Again, in the chapter called 'Charlene: a Teaching Case', after Peck has described his bruising encounter, as a young psychologist, with a thoroughly evil person who came to him as a patient (but not with any intention of moral or spiritual change, more as a kind of power play), he reflects on what he might do if he encountered such a person again:
"I would begin with my confusion. I know now that one of the characteristics of evil is its desire to confuse. I had been aware of my confusion within a month of beginning work with Charlene, but assumed it to be my stupidity. I never entertained the notion...that possibly I was confused **because she wanted to confuse me**. Today I would make that as a possible hypothesis and begin to test it quite quickly...".
4 Oct 2010
Elliott Green
"female abolitionists" whom he believes were working to free women from slavery.
Maybe Ramadan knows that women were not chattel slaves in the United States. But he may just want to plant the idea in people's heads so that he can go and say: You're no better than we are.
That is, maybe he wants to confuse.
7 Oct 2010
Rebecca Bynum
Dear Christina,
Thank you. You've given me a lot to think about. I hadn't thought about the confusion issue with regard to evil before. Islam is such an intellectual religion too - quite the opposite of the child-like faith Jesus proposed.
Rebecca
13 Oct 2010
Elliott A Green
Suppose we agreed with an Arab Muslim who boasted about the contributions of Ibn Khaldun, Averroes and Ibn Tufayl, and let's throw in Avicenna to be generous. They were all medieval. The latest of this group was Ibn Khaldun who died in 1406. So in addition to Hugh Fitzgerald's point that Ibn Rushd was ignored in the Arab-Muslim world --especially after his execution for heresy-- and that Ibn Khaldun held some opinions unpalatable for us moderns, the fact is that they have produced nobody notable --in the sense of making positive constructive intellectual contributions-- since the death of Ibn Khaldun, more than 600 years ago.
And the question ought to be, Why not. Why was population declining in Israel, for example, what Arabs and Muslims saw as an indistinct part of Syria [called bilad ash-Sham] up to the mid-19th century? Why is Egypt so impoverished even today whereas it was prosperous and a center of civilization in ancient times?

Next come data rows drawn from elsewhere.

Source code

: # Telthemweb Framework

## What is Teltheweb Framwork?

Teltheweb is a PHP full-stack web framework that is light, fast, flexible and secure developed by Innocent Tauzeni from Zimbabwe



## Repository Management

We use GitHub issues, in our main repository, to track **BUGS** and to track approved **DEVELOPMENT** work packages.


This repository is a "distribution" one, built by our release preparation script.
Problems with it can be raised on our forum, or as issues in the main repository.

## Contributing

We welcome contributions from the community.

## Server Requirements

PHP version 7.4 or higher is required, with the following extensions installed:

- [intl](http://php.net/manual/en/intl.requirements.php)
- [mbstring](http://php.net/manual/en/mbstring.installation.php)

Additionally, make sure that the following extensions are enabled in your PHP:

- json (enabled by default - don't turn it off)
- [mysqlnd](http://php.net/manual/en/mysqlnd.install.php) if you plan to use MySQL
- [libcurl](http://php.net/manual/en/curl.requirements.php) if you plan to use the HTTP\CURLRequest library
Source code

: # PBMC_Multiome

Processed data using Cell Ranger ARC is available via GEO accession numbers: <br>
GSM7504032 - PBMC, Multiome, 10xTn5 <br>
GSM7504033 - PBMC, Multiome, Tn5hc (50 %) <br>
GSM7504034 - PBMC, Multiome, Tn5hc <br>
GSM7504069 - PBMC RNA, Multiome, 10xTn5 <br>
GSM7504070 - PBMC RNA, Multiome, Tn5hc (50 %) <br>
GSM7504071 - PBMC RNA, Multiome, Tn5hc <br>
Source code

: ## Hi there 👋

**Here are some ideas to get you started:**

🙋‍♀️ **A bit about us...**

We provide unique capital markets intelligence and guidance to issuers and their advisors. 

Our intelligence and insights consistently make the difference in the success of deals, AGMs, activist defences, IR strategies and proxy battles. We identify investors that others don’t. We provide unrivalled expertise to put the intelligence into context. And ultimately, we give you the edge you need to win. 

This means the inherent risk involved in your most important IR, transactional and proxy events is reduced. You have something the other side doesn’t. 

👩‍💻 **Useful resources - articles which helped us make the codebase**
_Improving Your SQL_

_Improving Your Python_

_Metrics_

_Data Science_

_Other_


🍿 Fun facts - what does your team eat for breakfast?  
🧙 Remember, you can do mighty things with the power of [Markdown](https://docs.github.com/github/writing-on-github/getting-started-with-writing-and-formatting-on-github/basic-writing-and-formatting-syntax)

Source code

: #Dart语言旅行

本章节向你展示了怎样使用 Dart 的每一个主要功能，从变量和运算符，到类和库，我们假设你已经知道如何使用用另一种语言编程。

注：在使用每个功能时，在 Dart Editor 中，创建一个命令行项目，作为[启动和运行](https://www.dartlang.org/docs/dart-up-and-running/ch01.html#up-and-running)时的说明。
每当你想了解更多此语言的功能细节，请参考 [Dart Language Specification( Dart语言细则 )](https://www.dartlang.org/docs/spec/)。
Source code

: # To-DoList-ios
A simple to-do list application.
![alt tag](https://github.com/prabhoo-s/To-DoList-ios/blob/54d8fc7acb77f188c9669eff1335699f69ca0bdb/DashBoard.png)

The most reasonable answer would seem to be that Islam impoverished many countries and held back their intellectual development.
23 Oct 2010
G. Murphy Donovan
Good get, Rebecca! For my money Ramadan is pirated Swiss edition of Edward Said, preaching a kind of agnotology popular with other great "scholars" like the Rev. Jerimah Wright. This "chickens coming home to roost" paradigm is starting to wear thin.
Tariq confuses diversity with pluralism. Surely Islam is racially diverse, but its attitudes towards religious, artistic, cultural, and political choice is repressive, especially in Arabia. Indeed. Any non-Arab might be a second class citizen in Arabia and any non-believer is something less. still. Guest workers in such places are suspended somewhere between indentured servant and slave.